_TASK ITEM_
Starting from the line that holds "Criar a descrição", print every line through the end of the records, first and last included.

_SOURCE MATERIAL_
• • •

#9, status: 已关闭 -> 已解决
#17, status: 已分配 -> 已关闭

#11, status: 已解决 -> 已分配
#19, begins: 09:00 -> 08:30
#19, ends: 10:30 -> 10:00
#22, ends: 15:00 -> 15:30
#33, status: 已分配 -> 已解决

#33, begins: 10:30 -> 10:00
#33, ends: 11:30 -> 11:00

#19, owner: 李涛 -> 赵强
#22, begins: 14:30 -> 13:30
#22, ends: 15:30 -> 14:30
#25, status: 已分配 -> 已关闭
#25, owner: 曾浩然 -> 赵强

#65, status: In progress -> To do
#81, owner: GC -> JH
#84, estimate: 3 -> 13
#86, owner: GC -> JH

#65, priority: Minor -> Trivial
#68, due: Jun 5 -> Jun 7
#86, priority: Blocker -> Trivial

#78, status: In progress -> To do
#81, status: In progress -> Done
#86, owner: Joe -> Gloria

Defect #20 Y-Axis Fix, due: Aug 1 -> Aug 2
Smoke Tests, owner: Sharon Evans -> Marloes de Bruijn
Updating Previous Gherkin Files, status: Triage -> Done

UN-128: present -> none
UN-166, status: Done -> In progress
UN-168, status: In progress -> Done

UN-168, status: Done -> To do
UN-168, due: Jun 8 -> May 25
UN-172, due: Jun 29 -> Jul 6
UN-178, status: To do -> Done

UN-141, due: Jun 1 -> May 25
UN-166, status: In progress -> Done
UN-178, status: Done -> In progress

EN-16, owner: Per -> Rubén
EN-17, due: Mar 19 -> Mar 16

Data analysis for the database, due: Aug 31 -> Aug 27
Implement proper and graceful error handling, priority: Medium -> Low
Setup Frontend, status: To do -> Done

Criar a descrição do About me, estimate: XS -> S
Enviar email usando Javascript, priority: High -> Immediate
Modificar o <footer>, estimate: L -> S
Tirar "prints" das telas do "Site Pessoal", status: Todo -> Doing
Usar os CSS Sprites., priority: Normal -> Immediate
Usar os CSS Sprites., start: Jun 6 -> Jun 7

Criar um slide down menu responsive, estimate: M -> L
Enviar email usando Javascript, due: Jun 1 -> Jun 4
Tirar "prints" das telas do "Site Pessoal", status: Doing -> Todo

• • •

_RESPONSE_
Criar a descrição do About me, estimate: XS -> S
Enviar email usando Javascript, priority: High -> Immediate
Modificar o <footer>, estimate: L -> S
Tirar "prints" das telas do "Site Pessoal", status: Todo -> Doing
Usar os CSS Sprites., priority: Normal -> Immediate
Usar os CSS Sprites., start: Jun 6 -> Jun 7

Criar um slide down menu responsive, estimate: M -> L
Enviar email usando Javascript, due: Jun 1 -> Jun 4
Tirar "prints" das telas do "Site Pessoal", status: Doing -> Todo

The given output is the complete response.